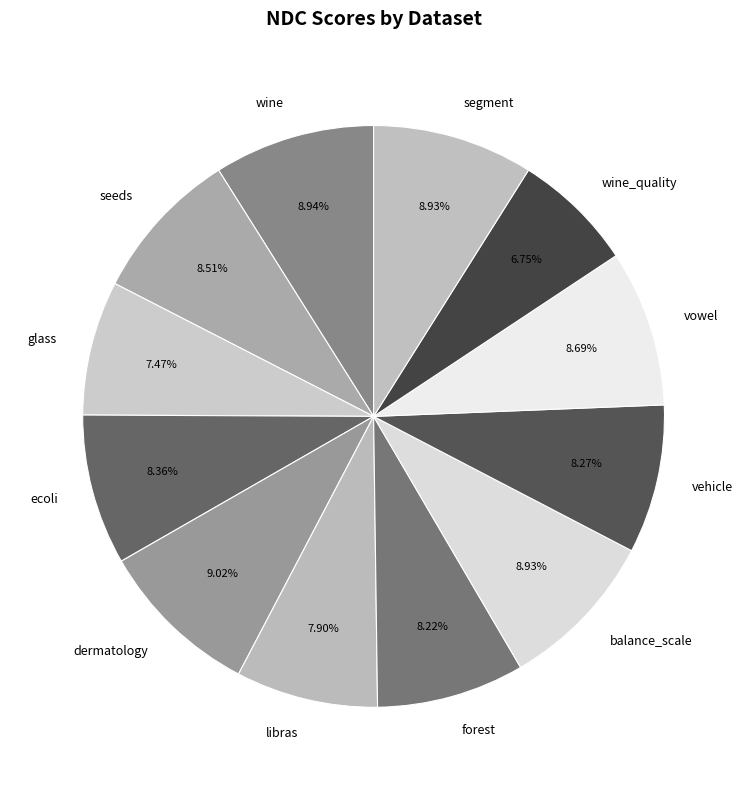

How many segments does this pie chart have?

12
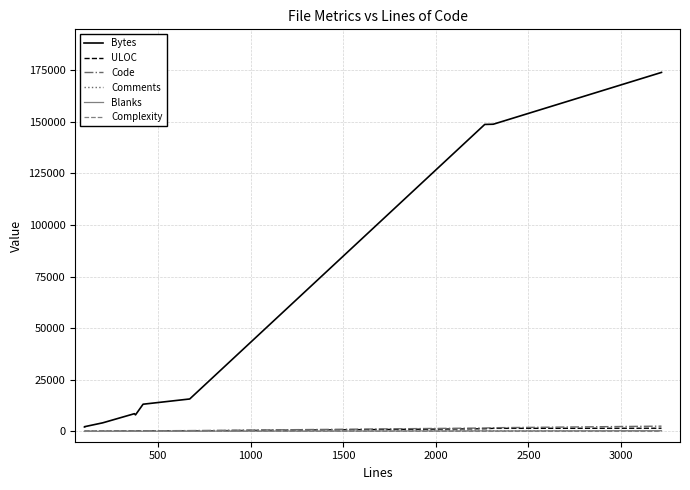

What is the value of the Comments point at the 6th from the left?

73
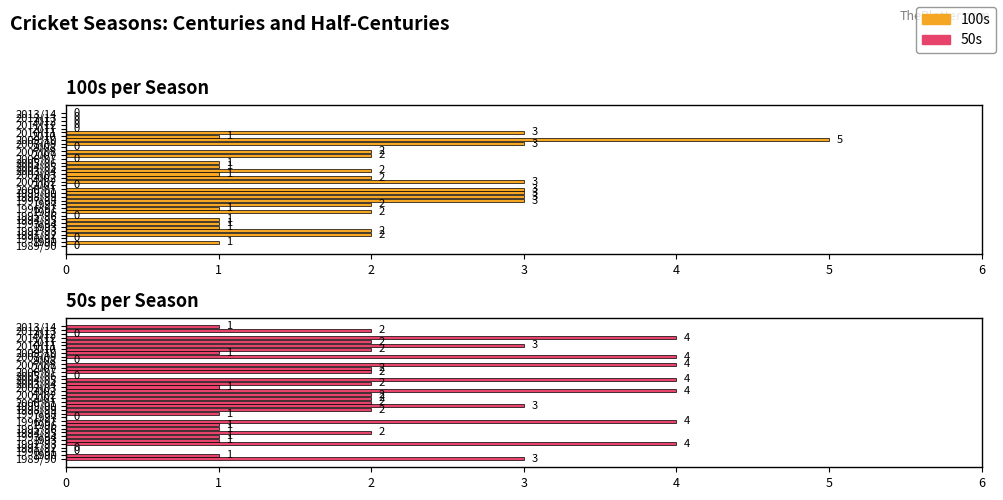

What is the difference between the second highest and minimum values in the 100s series?

3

§ **REQUIREMENT**
Put the lines above into a Markdown table with the columns Row and Line, numbering each row and skipping blank lines. Omit the picture lines from the table.

§ **SOLUTION TO THIS TASK**
| Row | Line |
|---|---|
| 1 | How many segments does this pie chart have? |
| 2 | 12 |
| 3 | What is the value of the Comments point at the 6th from the left? |
| 4 | 73 |
| 5 | What is the difference between the second highest and minimum values in the 100s series? |
| 6 | 3 |